* **ВЫБРАННЫЙ ОТРЫВОК**:
↓↓↓
В разных речевых сферах наблюдается заметное оскудение речи на лексическом уровне, ее усеченность – на уровне построения высказывания, небрежность – на фонетическом и морфологическом уровне. Происходит явное снижение общего уровня речевой культуры в средствах массовой информации, в профессиональном и бытовом общении. Более категорично об этом пишет Н. Г. Комлев: «Люди используют разнообразие языковых средств в микроскопических размерах. Культура речевого воздействия упала до самой низкой черты. Русская речь катастрофически отстает от высоких канонов российской словесности. Она становится все более примитивной, стилистически беспомощной и зачастую вульгарной» (Лит. газета. 1997. 8 октября).

Интенсивный рост заимствований в последнее десятилетие в значительной степени определяет речевой портрет молодого россиянина конца XX века. С одной стороны, это проявляется в закономерной интернационализации осваиваемого терминологического аппарата современной науки, в приобщении к современным технологиям (особенно показательно бурное обогащение той части лексикона, которая связана с компьютерной техникой), с другой – в ничем не оправданной американизации обыденной речи.

Ю. Н. Караулов подчеркивает, что «внедрение иноязычных слов идет от лености ума, консерватизма мышления говорящего и пишущего, от нежелания "растормошить" ресурсы родного языка и заглянуть в его запасники, а иногда, правда, от стремления к элитарности в тексте, от гордыни знающего иностранные языки перед незнающими их. Все это мелкие человеческие слабости, которые поддаются воспитательному и разъяснительному воздействию» (Караулов Ю. Н. О некоторых особенностях современного состояния русского языка и науки о нем // Русистика сегодня. 1995. № 1). Эти слова вполне приложимы и к речевому поведению современной языковой личности и характеризуют прежде всего «полуобразованный» тип владения языком. К социально-психологическим факторам, объясняющим широкое распространение заимствований, можно отнести восприятие иноязычного слова как более престижного, связь его с элитарной культурой. Непонятность иноязычного слова, непрозрачность его внутренней формы нередко ослабляют механизмы речевого контроля и ведут к коммуникативным сбоям.
↑↑↑
* **ПРЕДОСТАВЛЕННЫЕ ЗАПИСИ**:
↓↓↓
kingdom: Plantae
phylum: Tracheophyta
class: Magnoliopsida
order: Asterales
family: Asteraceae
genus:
↑↑↑
* **ПОСТАВЛЕННАЯ ЗАДАЧА**: Пожалуйста, верните без изменений часть отрывка о культуре речи от слов «В разных речевых» до слов «1997. 8 октября).».

* **РЕЗУЛЬТАТ ЗАДАНИЯ**:
В разных речевых сферах наблюдается заметное оскудение речи на лексическом уровне, ее усеченность – на уровне построения высказывания, небрежность – на фонетическом и морфологическом уровне. Происходит явное снижение общего уровня речевой культуры в средствах массовой информации, в профессиональном и бытовом общении. Более категорично об этом пишет Н. Г. Комлев: «Люди используют разнообразие языковых средств в микроскопических размерах. Культура речевого воздействия упала до самой низкой черты. Русская речь катастрофически отстает от высоких канонов российской словесности. Она становится все более примитивной, стилистически беспомощной и зачастую вульгарной» (Лит. газета. 1997. 8 октября).